Unfortunately, there was a distinct lack of excitement about the new stuff we'd been doing from other areas of the company. Programmers seem to immediately "get" why exposing all of the CRUD functionality of your system through a web API is the sheer sweetness in terms of application integration. Sales and executive staff don't always see the possibilities. They saw the new version as architecture changes that improved performance and scalability while maintaining functional parity with the shipping version. That didn't scream sexy.

The programmers, ever fearing being a cost center with a very killable project, decided to start creating proof of concept integration examples that would create internal demand for the nearly finished version.

Pretty State Machine

As background, our system has an operational state that changes the way almost everything behaves. The change in this state is typically user driven. Someone using the software would decide to change the operational state due to an external event such as a Martian invasion. The software has a web interface but we had the idea that it'd be much cooler to change the operational state via a telephone.

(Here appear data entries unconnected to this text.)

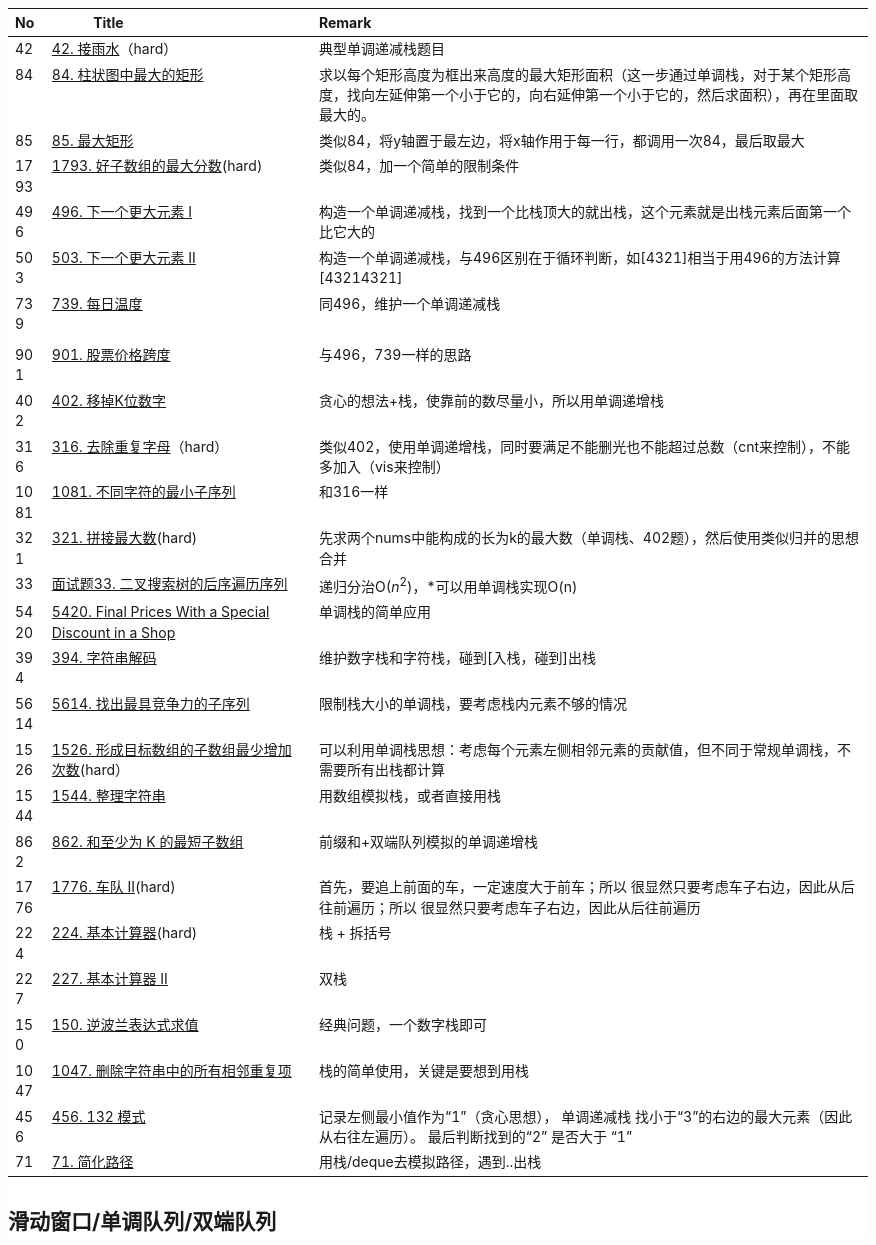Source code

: | No   | <span style="white-space:nowrap;">Title&emsp;&emsp;&emsp;&emsp;&emsp;&emsp;&emsp;&emsp;&emsp;&emsp;</span> | Remark                                                       |
| :--- | ------------------------------------------------------------ | :----------------------------------------------------------- |
| 42   | [42. 接雨水](https://leetcode-cn.com/problems/trapping-rain-water/)（hard） | 典型单调递减栈题目                                           |
| 84   | [84. 柱状图中最大的矩形](https://leetcode-cn.com/problems/largest-rectangle-in-histogram/) | 求以每个矩形高度为框出来高度的最大矩形面积（这一步通过单调栈，对于某个矩形高度，找向左延伸第一个小于它的，向右延伸第一个小于它的，然后求面积），再在里面取最大的。 |
| 85   | [85. 最大矩形](https://leetcode-cn.com/problems/maximal-rectangle/) | 类似84，将y轴置于最左边，将x轴作用于每一行，都调用一次84，最后取最大 |
| 1793 | [1793. 好子数组的最大分数](https://leetcode-cn.com/problems/maximum-score-of-a-good-subarray/)(hard) | 类似84，加一个简单的限制条件                                 |
| 496  | [496. 下一个更大元素 I](https://leetcode-cn.com/problems/next-greater-element-i/) | 构造一个单调递减栈，找到一个比栈顶大的就出栈，这个元素就是出栈元素后面第一个比它大的 |
| 503  | [503. 下一个更大元素 II](https://leetcode-cn.com/problems/next-greater-element-ii/) | 构造一个单调递减栈，与496区别在于循环判断，如[4321]相当于用496的方法计算[43214321] |
| 739  | [739. 每日温度](https://leetcode-cn.com/problems/daily-temperatures/) | 同496，维护一个单调递减栈                                    |
|      |                                                              |                                                              |
| 901  | [901. 股票价格跨度](https://leetcode-cn.com/problems/online-stock-span/) | 与496，739一样的思路                                         |
| 402  | [402. 移掉K位数字](https://leetcode-cn.com/problems/remove-k-digits/) | 贪心的想法+栈，使靠前的数尽量小，所以用单调递增栈            |
| 316  | [316. 去除重复字母](https://leetcode-cn.com/problems/remove-duplicate-letters/)（hard） | 类似402，使用单调递增栈，同时要满足不能删光也不能超过总数（cnt来控制），不能多加入（vis来控制） |
| 1081 | [1081. 不同字符的最小子序列](https://leetcode-cn.com/problems/smallest-subsequence-of-distinct-characters/) | 和316一样                                                    |
| 321  | [321. 拼接最大数](https://leetcode-cn.com/problems/create-maximum-number/)(hard) | 先求两个nums中能构成的长为k的最大数（单调栈、402题），然后使用类似归并的思想合并 |
| 33   | [面试题33. 二叉搜索树的后序遍历序列](https://leetcode-cn.com/problems/er-cha-sou-suo-shu-de-hou-xu-bian-li-xu-lie-lcof/) | 递归分治O($n^2$)，*可以用单调栈实现O(n)                      |
| 5420 | [5420. Final Prices With a Special Discount in a Shop](https://leetcode-cn.com/problems/final-prices-with-a-special-discount-in-a-shop/) | 单调栈的简单应用                                             |
| 394  | [394. 字符串解码](https://leetcode-cn.com/problems/decode-string/) | 维护数字栈和字符栈，碰到[入栈，碰到]出栈                     |
| 5614 | [5614. 找出最具竞争力的子序列](https://leetcode-cn.com/problems/find-the-most-competitive-subsequence/) | 限制栈大小的单调栈，要考虑栈内元素不够的情况                 |
| 1526 | [1526. 形成目标数组的子数组最少增加次数](https://leetcode-cn.com/problems/minimum-number-of-increments-on-subarrays-to-form-a-target-array/)(hard） | 可以利用单调栈思想：考虑每个元素左侧相邻元素的贡献值，但不同于常规单调栈，不需要所有出栈都计算 |
| 1544 | [1544. 整理字符串](https://leetcode-cn.com/problems/make-the-string-great/) | 用数组模拟栈，或者直接用栈                                   |
| 862  | [862. 和至少为 K 的最短子数组](https://leetcode-cn.com/problems/shortest-subarray-with-sum-at-least-k/) | 前缀和+双端队列模拟的单调递增栈                              |
| 1776 | [1776. 车队 II](https://leetcode-cn.com/problems/car-fleet-ii/)(hard) | 首先，要追上前面的车，一定速度大于前车；所以 很显然只要考虑车子右边，因此从后往前遍历；所以 很显然只要考虑车子右边，因此从后往前遍历 |
| 224  | [224. 基本计算器](https://leetcode-cn.com/problems/basic-calculator/)(hard) | 栈 + 拆括号                                                  |
| 227  | [227. 基本计算器 II](https://leetcode-cn.com/problems/basic-calculator-ii/) | 双栈                                                         |
| 150  | [150. 逆波兰表达式求值](https://leetcode-cn.com/problems/evaluate-reverse-polish-notation/) | 经典问题，一个数字栈即可                                     |
| 1047 | [1047. 删除字符串中的所有相邻重复项](https://leetcode-cn.com/problems/remove-all-adjacent-duplicates-in-string/) | 栈的简单使用，关键是要想到用栈                               |
| 456  | [456. 132 模式](https://leetcode-cn.com/problems/132-pattern/) | 记录左侧最小值作为“1”（贪心思想）， 单调递减栈 找小于“3”的右边的最大元素（因此从右往左遍历）。 最后判断找到的“2” 是否大于 “1” |
| 71   | [71. 简化路径](https://leetcode-cn.com/problems/simplify-path/) | 用栈/deque去模拟路径，遇到..出栈                             |

## 滑动窗口/单调队列/双端队列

We can change our operational state via the REST API by putting (as in HTTP PUT) an XML document representing the system status to the server. The system status has an element that represents the operational state. Now, our IT guy is always telling me the crazy stuff he can do with his home VOIP system. He runs a virtual machine with Asterisk and other assorted software an combination with an IP phone. I ran the idea of executing a shell script from a phone menu by him and he assured me it should be easy to do.

I was working under a deadline (of course) so I created three versions of the XML (one for each state I would be changing to) and got a copy of cURL installed in the Asterisk VM to PUT each document to our server, hopefully in response to someone pressing a button on a phone. After hitting a very serious dead end and wasting several hours trying to get an IVR working (that's what phone people call those voice menus) I finally found an example of an Asterisk iTunes controller. To use it you dial an extension, hear a beep, then press a button to do something. The script in Asterisk then calls a shell script in response to your button press. Five minutes after finding it I had a working example of changing operational state in our product via a telephone (actually a softphone but who's really keeping score at this point). Booyah! Sure it only took me 10 hours discover how to do an hour or so worth of work but then that's the plight of the knowledge worker.

Demo Day

The next day we invited additional people to our iteration demo meeting (really it's just the people that were supposed to be going all along but weren't) and showed the phone demo as our finale. Suddenly, people seemed as interested in our new version of the product as the developers are. There was a palpable sense of excitement. There were tears of joy. The developers were hoisted up onto the shoulders of sales and management and carried out into the streets (think about the scene in Dragon: The Bruce Lee Story).

I'm exaggerating a little bit perhaps. Of course there are all sorts of negatives preceding and following this event, but can't we just bask in the glory of this one little success for just a few moments? On the telephone.